(Measurement transcription data)
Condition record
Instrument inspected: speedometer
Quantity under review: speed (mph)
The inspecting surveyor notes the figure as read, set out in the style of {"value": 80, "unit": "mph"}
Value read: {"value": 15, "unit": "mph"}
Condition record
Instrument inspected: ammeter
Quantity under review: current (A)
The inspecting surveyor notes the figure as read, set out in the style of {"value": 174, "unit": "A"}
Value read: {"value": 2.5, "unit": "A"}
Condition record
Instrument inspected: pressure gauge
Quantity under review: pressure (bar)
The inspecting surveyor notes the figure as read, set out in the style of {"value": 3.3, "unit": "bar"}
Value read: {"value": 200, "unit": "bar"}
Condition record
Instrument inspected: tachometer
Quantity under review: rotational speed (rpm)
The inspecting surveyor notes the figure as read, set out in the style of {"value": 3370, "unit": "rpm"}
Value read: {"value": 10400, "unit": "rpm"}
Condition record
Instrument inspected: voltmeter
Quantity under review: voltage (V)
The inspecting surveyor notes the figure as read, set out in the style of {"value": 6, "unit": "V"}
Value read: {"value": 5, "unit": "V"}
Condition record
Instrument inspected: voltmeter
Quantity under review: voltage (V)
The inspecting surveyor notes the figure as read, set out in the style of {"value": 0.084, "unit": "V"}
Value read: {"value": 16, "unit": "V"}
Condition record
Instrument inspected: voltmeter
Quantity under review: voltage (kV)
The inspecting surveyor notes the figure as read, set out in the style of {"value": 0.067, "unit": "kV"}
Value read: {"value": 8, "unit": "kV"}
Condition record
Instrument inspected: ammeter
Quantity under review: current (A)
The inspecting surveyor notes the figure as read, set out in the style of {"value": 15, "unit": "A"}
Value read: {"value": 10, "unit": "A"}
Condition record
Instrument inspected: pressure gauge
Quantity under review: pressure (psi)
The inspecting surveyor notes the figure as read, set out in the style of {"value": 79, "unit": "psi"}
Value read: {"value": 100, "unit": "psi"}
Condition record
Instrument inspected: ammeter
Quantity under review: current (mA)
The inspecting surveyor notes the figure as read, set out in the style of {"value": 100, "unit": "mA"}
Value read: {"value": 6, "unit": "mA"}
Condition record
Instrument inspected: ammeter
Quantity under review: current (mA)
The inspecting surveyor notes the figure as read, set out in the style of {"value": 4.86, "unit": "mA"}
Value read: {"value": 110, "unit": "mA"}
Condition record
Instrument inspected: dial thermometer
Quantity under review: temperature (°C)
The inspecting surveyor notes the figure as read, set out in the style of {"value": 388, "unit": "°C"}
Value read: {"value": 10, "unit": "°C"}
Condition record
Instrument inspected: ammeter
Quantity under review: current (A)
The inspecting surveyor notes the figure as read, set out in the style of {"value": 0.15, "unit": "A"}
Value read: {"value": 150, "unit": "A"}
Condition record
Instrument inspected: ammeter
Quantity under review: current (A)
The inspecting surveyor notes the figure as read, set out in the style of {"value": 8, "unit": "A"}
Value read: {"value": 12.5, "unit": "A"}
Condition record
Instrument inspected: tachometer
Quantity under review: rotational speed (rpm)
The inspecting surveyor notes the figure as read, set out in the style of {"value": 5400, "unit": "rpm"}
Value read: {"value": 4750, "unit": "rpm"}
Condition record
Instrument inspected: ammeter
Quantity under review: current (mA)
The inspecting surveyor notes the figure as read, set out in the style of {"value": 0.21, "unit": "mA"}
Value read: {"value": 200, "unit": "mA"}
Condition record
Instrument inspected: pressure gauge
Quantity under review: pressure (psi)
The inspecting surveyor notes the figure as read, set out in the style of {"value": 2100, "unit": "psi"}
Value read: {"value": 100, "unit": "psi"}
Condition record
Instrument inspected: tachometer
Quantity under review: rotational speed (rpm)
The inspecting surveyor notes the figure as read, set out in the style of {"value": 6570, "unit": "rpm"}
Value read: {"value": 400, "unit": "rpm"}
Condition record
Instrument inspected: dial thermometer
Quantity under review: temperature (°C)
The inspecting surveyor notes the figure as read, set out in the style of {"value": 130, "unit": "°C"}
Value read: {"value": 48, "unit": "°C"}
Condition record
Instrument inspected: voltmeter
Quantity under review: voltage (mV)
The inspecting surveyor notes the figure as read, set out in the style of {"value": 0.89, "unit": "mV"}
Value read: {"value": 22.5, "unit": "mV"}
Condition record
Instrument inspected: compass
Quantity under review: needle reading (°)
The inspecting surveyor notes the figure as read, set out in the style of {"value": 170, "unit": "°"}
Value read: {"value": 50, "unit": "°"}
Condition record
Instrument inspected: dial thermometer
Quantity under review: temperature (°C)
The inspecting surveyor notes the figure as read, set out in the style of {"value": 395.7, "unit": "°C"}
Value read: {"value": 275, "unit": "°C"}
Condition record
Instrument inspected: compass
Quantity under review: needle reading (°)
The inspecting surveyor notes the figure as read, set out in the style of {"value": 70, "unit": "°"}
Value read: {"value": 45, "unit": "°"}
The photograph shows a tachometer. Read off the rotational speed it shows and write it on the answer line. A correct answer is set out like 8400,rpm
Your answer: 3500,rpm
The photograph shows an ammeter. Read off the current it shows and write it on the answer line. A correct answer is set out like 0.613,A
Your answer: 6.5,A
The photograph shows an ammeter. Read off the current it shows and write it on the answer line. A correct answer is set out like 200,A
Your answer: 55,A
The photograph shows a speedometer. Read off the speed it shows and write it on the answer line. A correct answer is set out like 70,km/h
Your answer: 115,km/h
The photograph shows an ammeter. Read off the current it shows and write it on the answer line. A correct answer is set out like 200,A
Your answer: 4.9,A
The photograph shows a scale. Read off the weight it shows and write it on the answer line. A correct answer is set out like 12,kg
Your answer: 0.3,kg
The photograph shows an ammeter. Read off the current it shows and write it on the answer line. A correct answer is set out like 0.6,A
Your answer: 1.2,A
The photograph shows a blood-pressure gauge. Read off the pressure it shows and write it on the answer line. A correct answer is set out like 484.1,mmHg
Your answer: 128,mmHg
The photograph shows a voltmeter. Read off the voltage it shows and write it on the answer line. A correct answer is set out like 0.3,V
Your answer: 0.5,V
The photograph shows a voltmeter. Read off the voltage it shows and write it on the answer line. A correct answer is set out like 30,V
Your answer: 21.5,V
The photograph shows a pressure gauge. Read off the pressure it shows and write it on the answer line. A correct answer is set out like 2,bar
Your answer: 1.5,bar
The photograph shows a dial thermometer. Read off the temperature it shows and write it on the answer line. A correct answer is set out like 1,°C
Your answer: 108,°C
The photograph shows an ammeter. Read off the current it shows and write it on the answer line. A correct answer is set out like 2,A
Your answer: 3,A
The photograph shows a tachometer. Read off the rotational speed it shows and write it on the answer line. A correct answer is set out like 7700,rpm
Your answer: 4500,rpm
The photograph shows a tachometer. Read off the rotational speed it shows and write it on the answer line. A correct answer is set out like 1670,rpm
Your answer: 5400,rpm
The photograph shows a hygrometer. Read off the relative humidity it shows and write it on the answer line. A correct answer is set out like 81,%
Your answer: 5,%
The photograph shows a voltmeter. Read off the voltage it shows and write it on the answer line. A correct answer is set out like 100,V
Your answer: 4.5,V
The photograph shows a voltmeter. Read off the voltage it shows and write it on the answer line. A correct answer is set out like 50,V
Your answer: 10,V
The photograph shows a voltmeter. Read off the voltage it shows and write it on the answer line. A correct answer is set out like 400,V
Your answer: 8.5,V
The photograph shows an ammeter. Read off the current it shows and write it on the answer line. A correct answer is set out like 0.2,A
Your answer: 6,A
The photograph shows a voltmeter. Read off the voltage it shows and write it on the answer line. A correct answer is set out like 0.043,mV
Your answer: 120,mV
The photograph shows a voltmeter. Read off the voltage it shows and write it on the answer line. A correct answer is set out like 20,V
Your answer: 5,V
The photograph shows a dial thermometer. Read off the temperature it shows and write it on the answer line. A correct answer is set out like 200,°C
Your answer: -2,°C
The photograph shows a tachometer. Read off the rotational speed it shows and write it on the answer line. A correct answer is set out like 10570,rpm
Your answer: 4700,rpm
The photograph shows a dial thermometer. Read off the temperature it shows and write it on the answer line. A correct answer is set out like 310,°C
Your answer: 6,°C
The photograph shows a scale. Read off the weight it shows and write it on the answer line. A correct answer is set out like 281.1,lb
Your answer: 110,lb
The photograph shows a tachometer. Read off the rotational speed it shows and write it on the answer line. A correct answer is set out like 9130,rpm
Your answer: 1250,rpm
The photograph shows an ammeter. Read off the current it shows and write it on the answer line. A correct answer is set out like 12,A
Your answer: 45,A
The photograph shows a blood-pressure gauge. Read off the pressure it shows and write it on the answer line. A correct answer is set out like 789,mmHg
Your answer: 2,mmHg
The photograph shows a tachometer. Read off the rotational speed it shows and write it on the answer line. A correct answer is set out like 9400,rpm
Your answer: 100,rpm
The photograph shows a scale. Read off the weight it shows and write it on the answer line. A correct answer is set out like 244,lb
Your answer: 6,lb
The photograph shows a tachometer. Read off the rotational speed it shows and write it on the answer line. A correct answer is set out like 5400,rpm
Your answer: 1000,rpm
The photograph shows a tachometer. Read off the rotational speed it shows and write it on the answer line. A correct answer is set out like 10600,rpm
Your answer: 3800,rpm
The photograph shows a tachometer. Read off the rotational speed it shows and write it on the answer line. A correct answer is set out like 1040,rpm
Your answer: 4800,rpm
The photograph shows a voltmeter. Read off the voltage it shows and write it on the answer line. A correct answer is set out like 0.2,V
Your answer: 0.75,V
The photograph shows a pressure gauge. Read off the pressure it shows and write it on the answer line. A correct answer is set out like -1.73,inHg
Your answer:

» **EXERCISE DETAILS**
Please rewrite the records as a numbered list, starting with the line that contains "out like 244,lb" and continuing through the end of the records, with any blank lines left out.

» **RESULT**
1. The photograph shows a scale. Read off the weight it shows and write it on the answer line. A correct answer is set out like 244,lb
2. Your answer: 6,lb
3. The photograph shows a tachometer. Read off the rotational speed it shows and write it on the answer line. A correct answer is set out like 5400,rpm
4. Your answer: 1000,rpm
5. The photograph shows a tachometer. Read off the rotational speed it shows and write it on the answer line. A correct answer is set out like 10600,rpm
6. Your answer: 3800,rpm
7. The photograph shows a tachometer. Read off the rotational speed it shows and write it on the answer line. A correct answer is set out like 1040,rpm
8. Your answer: 4800,rpm
9. The photograph shows a voltmeter. Read off the voltage it shows and write it on the answer line. A correct answer is set out like 0.2,V
10. Your answer: 0.75,V
11. The photograph shows a pressure gauge. Read off the pressure it shows and write it on the answer line. A correct answer is set out like -1.73,inHg
12. Your answer:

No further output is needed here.